Chart interpretation exercises
=== Begin Enclosure ===

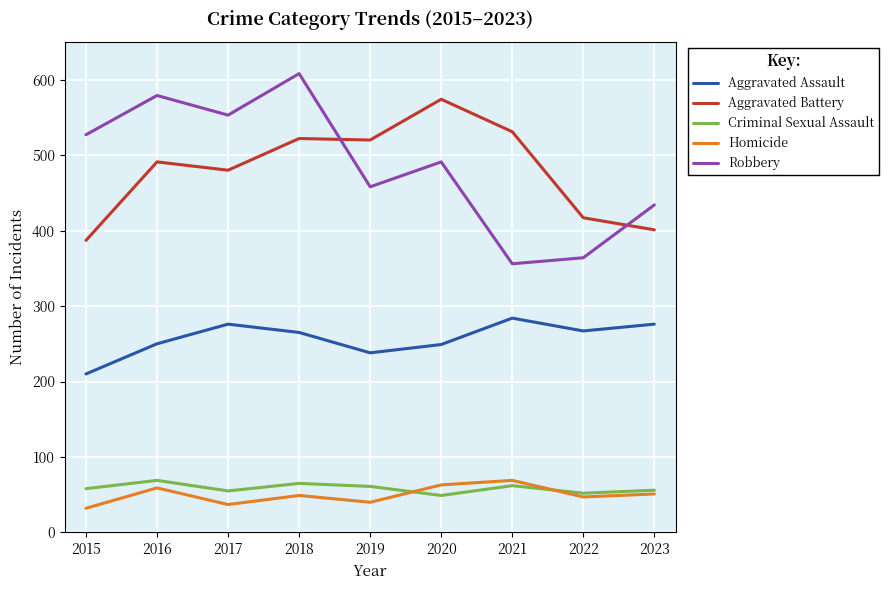

What is the maximum value shown in the chart?

608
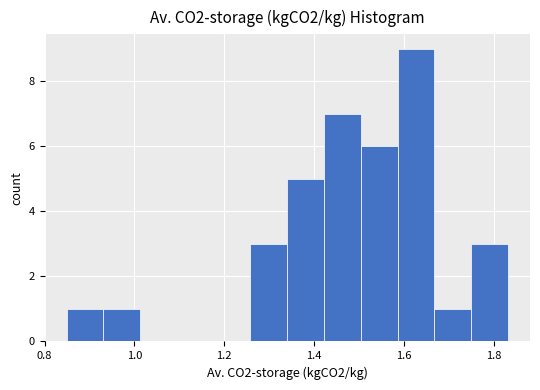

Reading left to right, transcribe this chart: for each bar, give the range it covers on the x-axis and its height. Neither the bar edges nor the heights are printed on the chart, so give them approximately, as read against the axes.

0.84 to 0.94: 1
0.94 to 1.02: 1
1.02 to 1.10: 0
1.10 to 1.18: 0
1.18 to 1.26: 0
1.26 to 1.34: 3
1.34 to 1.42: 5
1.42 to 1.50: 7
1.50 to 1.58: 6
1.58 to 1.66: 9
1.66 to 1.76: 1
1.76 to 1.84: 3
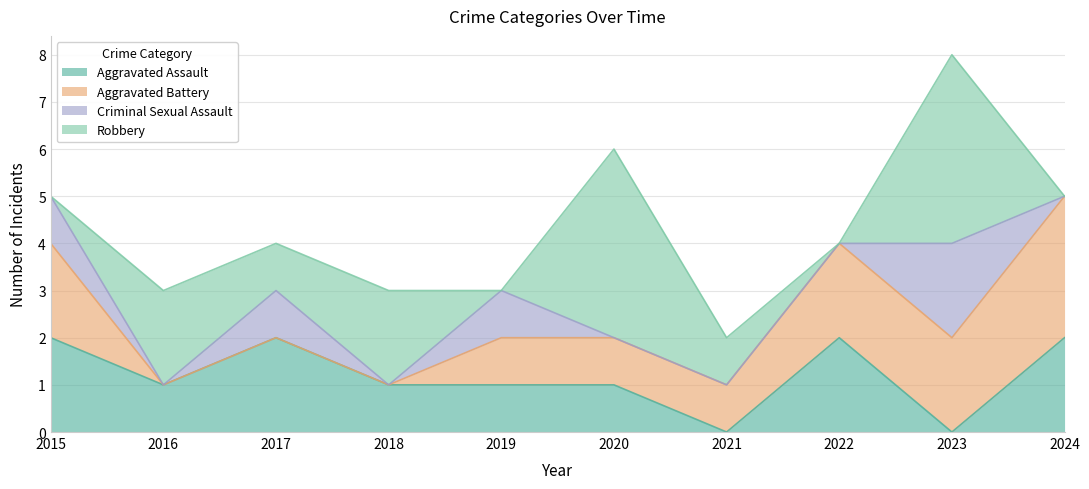

What is the sum of all Aggravated Assault values?

12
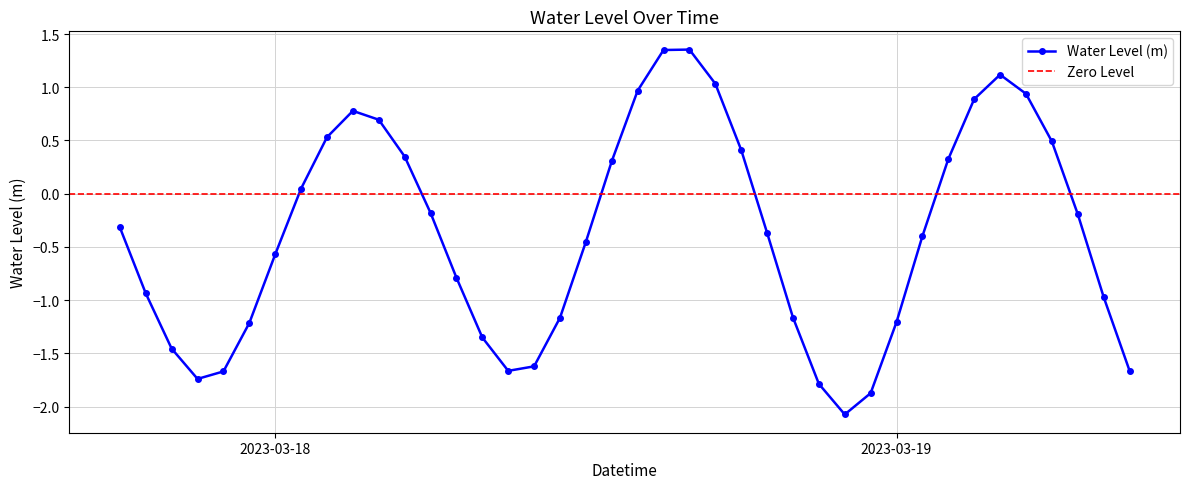

How many values are above zero?

16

=== End Enclosure ===

What the exercise asks:
Extract, word for word, the lines above starting at the line that contains "0.84 to 0.94: 1" and ending at the last line, including both ends. Leave the pictures out of your answer.

Answer to the problem:
0.84 to 0.94: 1
0.94 to 1.02: 1
1.02 to 1.10: 0
1.10 to 1.18: 0
1.18 to 1.26: 0
1.26 to 1.34: 3
1.34 to 1.42: 5
1.42 to 1.50: 7
1.50 to 1.58: 6
1.58 to 1.66: 9
1.66 to 1.76: 1
1.76 to 1.84: 3

What is the sum of all Aggravated Assault values?

12

How many values are above zero?

16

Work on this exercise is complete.